(Stored data entries)
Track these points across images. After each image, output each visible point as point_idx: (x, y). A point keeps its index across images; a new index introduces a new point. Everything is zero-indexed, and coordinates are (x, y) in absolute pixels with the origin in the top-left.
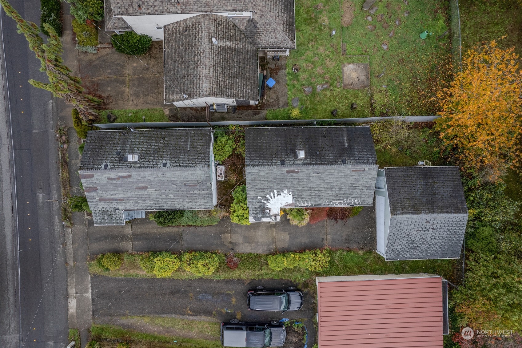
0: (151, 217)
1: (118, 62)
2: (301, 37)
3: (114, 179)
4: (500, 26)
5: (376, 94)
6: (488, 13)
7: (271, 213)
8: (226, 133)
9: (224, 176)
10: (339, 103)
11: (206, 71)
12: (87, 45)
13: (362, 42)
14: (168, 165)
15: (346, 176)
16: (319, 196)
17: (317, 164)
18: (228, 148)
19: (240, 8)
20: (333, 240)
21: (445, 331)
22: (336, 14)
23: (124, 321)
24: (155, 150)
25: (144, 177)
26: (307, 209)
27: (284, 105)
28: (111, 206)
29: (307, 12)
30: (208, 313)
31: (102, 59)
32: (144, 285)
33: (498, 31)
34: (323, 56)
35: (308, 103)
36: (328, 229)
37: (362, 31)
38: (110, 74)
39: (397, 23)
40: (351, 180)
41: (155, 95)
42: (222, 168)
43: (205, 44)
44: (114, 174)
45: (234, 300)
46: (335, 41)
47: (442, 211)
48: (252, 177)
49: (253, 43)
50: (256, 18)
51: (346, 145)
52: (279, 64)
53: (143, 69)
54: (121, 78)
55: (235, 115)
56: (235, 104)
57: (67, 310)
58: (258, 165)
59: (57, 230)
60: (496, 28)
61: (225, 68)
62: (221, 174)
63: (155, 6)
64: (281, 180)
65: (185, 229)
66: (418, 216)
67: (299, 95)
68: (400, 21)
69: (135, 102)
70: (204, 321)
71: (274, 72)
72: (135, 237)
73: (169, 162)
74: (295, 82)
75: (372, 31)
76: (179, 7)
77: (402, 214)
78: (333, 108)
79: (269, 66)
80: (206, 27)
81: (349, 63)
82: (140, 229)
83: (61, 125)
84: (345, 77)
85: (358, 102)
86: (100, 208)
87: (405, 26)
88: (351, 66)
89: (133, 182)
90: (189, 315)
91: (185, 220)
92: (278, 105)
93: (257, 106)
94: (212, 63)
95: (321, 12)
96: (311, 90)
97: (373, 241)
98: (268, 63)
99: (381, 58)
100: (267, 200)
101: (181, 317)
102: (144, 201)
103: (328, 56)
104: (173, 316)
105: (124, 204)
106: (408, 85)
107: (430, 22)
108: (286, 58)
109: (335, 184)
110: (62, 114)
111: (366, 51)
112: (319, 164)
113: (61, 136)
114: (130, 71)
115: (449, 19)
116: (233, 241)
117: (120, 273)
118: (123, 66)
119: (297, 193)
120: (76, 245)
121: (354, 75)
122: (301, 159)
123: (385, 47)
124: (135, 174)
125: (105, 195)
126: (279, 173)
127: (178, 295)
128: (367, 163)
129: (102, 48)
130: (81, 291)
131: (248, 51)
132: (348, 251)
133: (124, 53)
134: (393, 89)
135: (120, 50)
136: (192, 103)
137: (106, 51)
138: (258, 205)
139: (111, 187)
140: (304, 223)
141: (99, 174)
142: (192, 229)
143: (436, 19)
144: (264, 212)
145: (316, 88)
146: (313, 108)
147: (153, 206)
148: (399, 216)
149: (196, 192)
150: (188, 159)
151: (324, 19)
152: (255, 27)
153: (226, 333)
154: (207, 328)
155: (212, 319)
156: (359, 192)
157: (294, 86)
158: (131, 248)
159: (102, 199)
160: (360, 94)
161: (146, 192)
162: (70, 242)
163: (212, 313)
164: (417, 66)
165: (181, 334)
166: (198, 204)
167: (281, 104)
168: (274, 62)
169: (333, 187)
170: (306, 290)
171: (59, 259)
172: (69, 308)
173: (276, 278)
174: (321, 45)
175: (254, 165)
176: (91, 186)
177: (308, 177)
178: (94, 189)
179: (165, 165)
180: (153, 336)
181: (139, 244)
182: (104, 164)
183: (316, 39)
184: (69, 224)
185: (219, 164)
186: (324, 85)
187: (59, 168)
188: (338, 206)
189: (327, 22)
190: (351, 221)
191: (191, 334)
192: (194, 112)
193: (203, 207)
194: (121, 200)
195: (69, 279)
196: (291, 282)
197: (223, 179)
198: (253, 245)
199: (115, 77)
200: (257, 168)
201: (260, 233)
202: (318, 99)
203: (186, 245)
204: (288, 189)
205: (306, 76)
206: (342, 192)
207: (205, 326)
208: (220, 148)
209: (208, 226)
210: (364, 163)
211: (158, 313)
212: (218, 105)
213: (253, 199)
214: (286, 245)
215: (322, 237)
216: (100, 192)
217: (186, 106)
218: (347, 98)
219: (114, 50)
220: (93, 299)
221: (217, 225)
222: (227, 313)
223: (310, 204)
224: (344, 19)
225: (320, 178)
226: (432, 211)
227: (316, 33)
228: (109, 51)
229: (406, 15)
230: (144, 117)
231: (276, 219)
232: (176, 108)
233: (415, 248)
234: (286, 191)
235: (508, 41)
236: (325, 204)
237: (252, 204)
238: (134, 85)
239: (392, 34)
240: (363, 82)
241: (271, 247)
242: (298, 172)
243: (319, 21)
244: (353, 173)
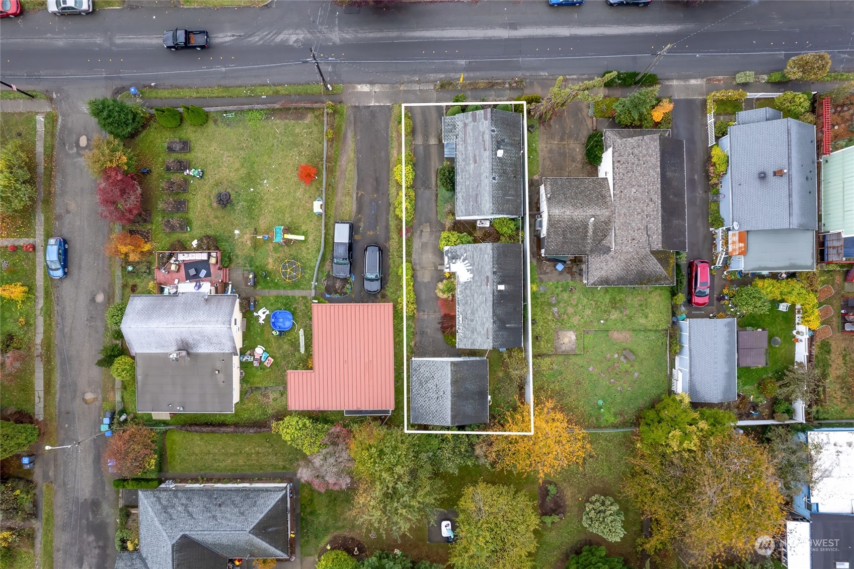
0: (446, 163)
1: (580, 135)
2: (599, 295)
3: (483, 137)
4: (608, 471)
5: (549, 359)
6: (619, 461)
7: (451, 264)
8: (518, 229)
9: (481, 226)
10: (542, 326)
11: (568, 213)
12: (595, 108)
13: (596, 348)
14: (494, 181)
15: (483, 324)
16: (466, 303)
17: (493, 300)
18: (505, 229)
19: (617, 240)
20: (423, 320)
21: (348, 412)
22: (619, 326)
23: (350, 135)
24: (506, 170)
25: (484, 162)
26: (453, 296)
27: (540, 278)
28: (460, 132)
29: (621, 300)
30: (360, 210)
31: (584, 121)
32: (383, 154)
33: (603, 470)
34: (583, 314)
35: (543, 300)
36: (432, 316)
37: (604, 349)
38: (570, 127)
39: (612, 380)
40: (479, 328)
41: (550, 167)
42: (487, 224)
43: (590, 212)
44: (487, 137)
45: (371, 233)
46: (595, 324)
47: (453, 404)
48: (483, 249)
49: (592, 251)
50: (612, 253)
51: (507, 326)
52: (577, 276)
53: (573, 157)
54: (566, 137)
55: (533, 236)
56: (542, 236)
57: (359, 83)
58: (493, 253)
59: (432, 76)
60: (606, 468)
61: (571, 228)
62: (482, 223)
63: (619, 174)
64: (480, 272)
65: (434, 192)
66: (450, 384)
67: (549, 292)
68: (614, 383)
69: (545, 149)
70: (352, 206)
71: (568, 270)
72: (427, 147)
73: (496, 181)
74: (560, 289)
75: (605, 358)
76: (618, 192)
77: (451, 371)
78: (537, 321)
79: (575, 266)
80: (603, 213)
81: (576, 336)
82: (434, 152)
83: (526, 82)
84: (564, 332)
85: (542, 343)
86: (458, 123)
87: (609, 387)
88: (574, 337)
89: (480, 152)
90: (357, 193)
91: (443, 192)
92: (541, 274)
93: (540, 255)
94: (575, 218)
95: (621, 312)
96: (554, 302)
97: (422, 355)
98: (577, 265)
99: (581, 365)
100: (464, 260)
101: (355, 186)
102: (464, 160)
103: (582, 318)
104: (356, 179)
105: (461, 143)
106: (557, 388)
107: (613, 410)
108: (582, 281)
109: (476, 316)
110: (535, 84)
111: (587, 352)
112: (493, 302)
113: (516, 82)
114: (572, 146)
115: (615, 426)
116: (423, 233)
117: (394, 133)
118: (576, 139)
119: (469, 285)
120: (419, 93)
121: (566, 340)
122: (497, 288)
123: (591, 369)
124: (487, 154)
125: (469, 128)
126: (486, 269)
127: (375, 184)
128: (494, 341)
129: (593, 120)
130: (377, 96)
131: (585, 247)
132: (413, 333)
133: (588, 141)
134: (554, 375)
135: (590, 138)
136: (543, 200)
137: (590, 125)
138: (459, 253)
139: (476, 133)
140: (440, 295)
141: (487, 125)
142: (434, 198)
143: (615, 415)
144: (453, 258)
145: (555, 307)
146: (538, 304)
147: (459, 166)
148: (449, 367)
149: (471, 203)
150: (498, 197)
151: (615, 315)
152: (604, 253)
153: (347, 226)
154: (345, 209)
155: (353, 214)
156: (469, 336)
157: (556, 288)
158: (417, 143)
159: (465, 125)
160: (549, 345)
161: (471, 162)
162: (421, 88)
163: (359, 214)
164: (573, 397)
165: (340, 186)
166: (461, 204)
167: (541, 276)
168: (578, 271)
169: (474, 314)
170: (379, 296)
171: (406, 77)
172: (362, 85)
173: (391, 270)
174: (592, 312)
175: (493, 250)
176: (477, 118)
177: (483, 294)
178: (474, 120)
179: (494, 178)
180: (337, 160)
181: (421, 150)
182: (495, 129)
183: (597, 307)
184: (437, 87)
185: (491, 222)
186: (558, 313)
187: (488, 79)
188: (457, 320)
189: (613, 317)
190: (439, 336)
191: (339, 195)
192: (536, 201)
193: (458, 208)
194: (465, 141)
195: (387, 85)
196: (387, 283)
197: (478, 225)
198: (420, 250)
199: (567, 132)
200: (491, 252)
201: (430, 257)
202: (545, 308)
203: (420, 192)
204: (473, 278)
205: (565, 298)
206: (469, 322)
207: (347, 207)
208: (505, 223)
209: (437, 212)
210: (494, 338)
211: (358, 165)
212: (541, 222)
213: (465, 249)
214: (419, 279)
215: (426, 311)
216: (472, 124)
217: (541, 194)
218: (546, 333)
219: (591, 132)
220: (370, 106)
221: (437, 220)
222: (360, 227)
223: (459, 296)
224: (615, 333)
225: (482, 303)
226: (453, 396)
227: (603, 307)
228: (590, 126)
229: (619, 388)
230: (531, 157)
231: (447, 268)
232: (539, 185)
233: (421, 384)
234: (471, 276)
235: (594, 479)
236: (459, 309)
237: (460, 249)
238: (560, 148)
239: (603, 375)
240: (561, 348)
241: (418, 266)
242: (487, 285)
243: (614, 310)
244: (485, 329)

▸ Task to complete
Render the records as a numbered list, beginning at the first line and stopping after the line that contains "65: (185, 229)", with blank lines omitted. Leave the pictures out of the answer.

▸ Result of the task
1. Track these points across images. After each image, output each visible point as point_idx: (x, y). A point keeps its index across images; a new index introduces a new point. Everything is zero-indexed, and coordinates are (x, y) in absolute pixels with the origin in the top-left.
2. 0: (151, 217)
3. 1: (118, 62)
4. 2: (301, 37)
5. 3: (114, 179)
6. 4: (500, 26)
7. 5: (376, 94)
8. 6: (488, 13)
9. 7: (271, 213)
10. 8: (226, 133)
11. 9: (224, 176)
12. 10: (339, 103)
13. 11: (206, 71)
14. 12: (87, 45)
15. 13: (362, 42)
16. 14: (168, 165)
17. 15: (346, 176)
18. 16: (319, 196)
19. 17: (317, 164)
20. 18: (228, 148)
21. 19: (240, 8)
22. 20: (333, 240)
23. 21: (445, 331)
24. 22: (336, 14)
25. 23: (124, 321)
26. 24: (155, 150)
27. 25: (144, 177)
28. 26: (307, 209)
29. 27: (284, 105)
30. 28: (111, 206)
31. 29: (307, 12)
32. 30: (208, 313)
33. 31: (102, 59)
34. 32: (144, 285)
35. 33: (498, 31)
36. 34: (323, 56)
37. 35: (308, 103)
38. 36: (328, 229)
39. 37: (362, 31)
40. 38: (110, 74)
41. 39: (397, 23)
42. 40: (351, 180)
43. 41: (155, 95)
44. 42: (222, 168)
45. 43: (205, 44)
46. 44: (114, 174)
47. 45: (234, 300)
48. 46: (335, 41)
49. 47: (442, 211)
50. 48: (252, 177)
51. 49: (253, 43)
52. 50: (256, 18)
53. 51: (346, 145)
54. 52: (279, 64)
55. 53: (143, 69)
56. 54: (121, 78)
57. 55: (235, 115)
58. 56: (235, 104)
59. 57: (67, 310)
60. 58: (258, 165)
61. 59: (57, 230)
62. 60: (496, 28)
63. 61: (225, 68)
64. 62: (221, 174)
65. 63: (155, 6)
66. 64: (281, 180)
67. 65: (185, 229)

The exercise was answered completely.